Have you ever tried to sit down and write a life plan? Typically people do this when they have reached that point of needing guidance in their life. They are not sure of which way to go. Someone had to go and ask that dreaded question "Where do you see yourself in five years"? I had to do this as my final assignment in my Human Relations in Training and Development course this semester. It was an interesting assignment. The object of the assignment was for you to identify those things that you want to improve about yourself and then put together a plan of action to correct those steps. As I begin to make a list of the things that I needed to improve. The funny thing about this list was that I had made this list before. So why was I once again in the same place? Or was I?
The more I sat and thought about it, I realized that I was not in the same place. I was indeed aware of those things that I did not like about myself. I recognized those things that I wanted to do better. This time was different. It was not by accident that these things were discovered. It was through my asking the Lord to "search me and know my heart. Try me and know my thoughts. Point out anything in me that offends You and lead me in the way everlasting". (Psalms 139: 23-24). This discovery was through my reading of the Word that is "quick and powerful and sharper than any two-edged sword, piercing even to dividing asunder of the soul and spirit, and of the joints and marrow, and is a discerner of the thoughts and intents of the heart". (Hebrews 4:12) You see, in the past this discovery was done by accident. The process was kind of rough and I went pretty much unwillingly, kicking and screaming the entire way. The difference now is that I want to know these things. I trust that God knows what is best for me. He knows my innermost thoughts. He sees my sometimes evil ways. He knows those things about me that hinder my ministry. And because He knows He can point them out and take me through the necessary steps to remove them. Now I have come to know that this is not going to be the most pleasant experience but the reward in the end is heavenly. My encouragement for you today is for you to stop being surprised at the ways God is working in your life. There is truth behind Romans 8:28. He is working it all out for your good. One thing I have learned is that it is not the process but the pain that produces perseverance. Everything that God is doing in your life is perfect. It is achieving for you a far greater weight in glory. I know that it is easy to look at what you see right now in front of you. No one knows your circumstances better than you. But I challenge you today to test your faith. Are you relying in your own ability or in the power of God? I must admit that my greatest failures have come when I was relying on my own ability. The knowledge I had accumulated with the brain God gave me. The experience I had gained through employment opportunities God had blessed with me. My personality and the ability I have to interview well which came from a heart transplant given to me by God. All of these things that I thought were "my own" but were truly from God.
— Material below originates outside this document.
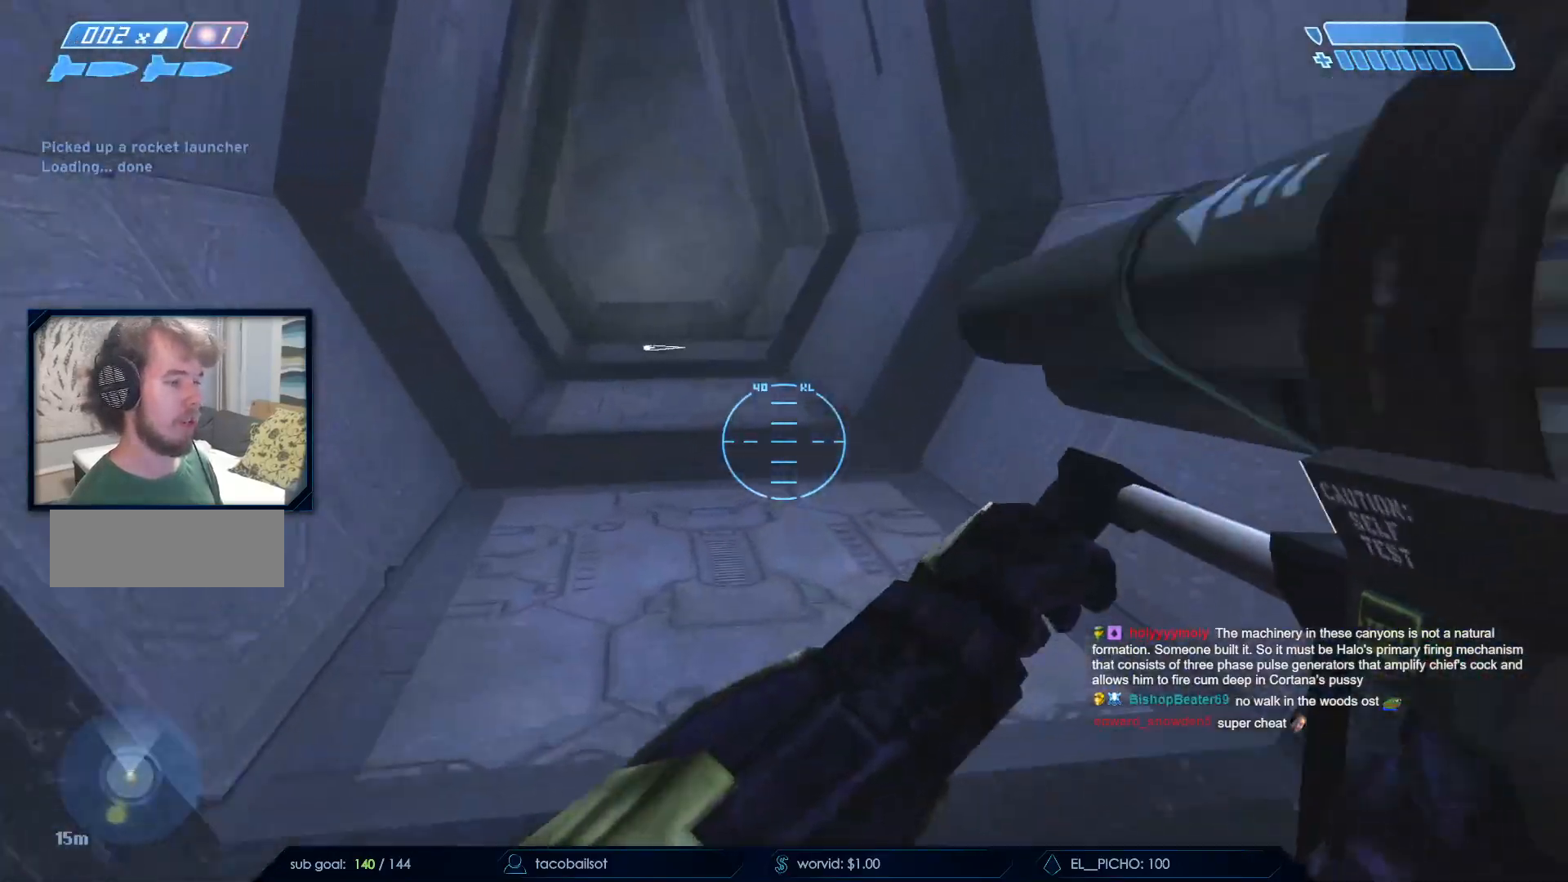
{"keys": ["w"], "mouse": ["mb5"], "events": [[17, "q", "down"], [117, "q", "up"], [250, "mouse_mb5", "down"], [400, "mouse_mb5", "up"], [483, "mouse_mb5", "down"]]}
Maybe you feel that you are far from where you thought you should be. May you feel that there are manmade roadblocks in the way of you getting to where you want to be. Whatever the case I stopped by to remind you to trust God. Sometimes it's as simple as that. Allowing God to make the necessary changes in your life. Allowing Him to make up the difference. That's what it is all about. Remember that He loves you to much to leave you the same way. Go ahead and try to create steps and strategies to change your life. Unless God is at the center of that plan, you are setting yourself up to fail. How much better your life will be if you just trust God!
Most Gracious Heavenly Father,
I thank You for Your Word that directs me and reminds me that I can show you all my flaws, my innermost thoughts, the very ugliness that I see staring me in the mirror some days, not to be ridiculed but for correction and for change. My hearts desire is to be more like you. To walk like you Lord. To talk like You Lord. I want the words that I speak to be acceptable in thy sight. I love you Lord. In Jesus' Wonderful Name I pray Amen.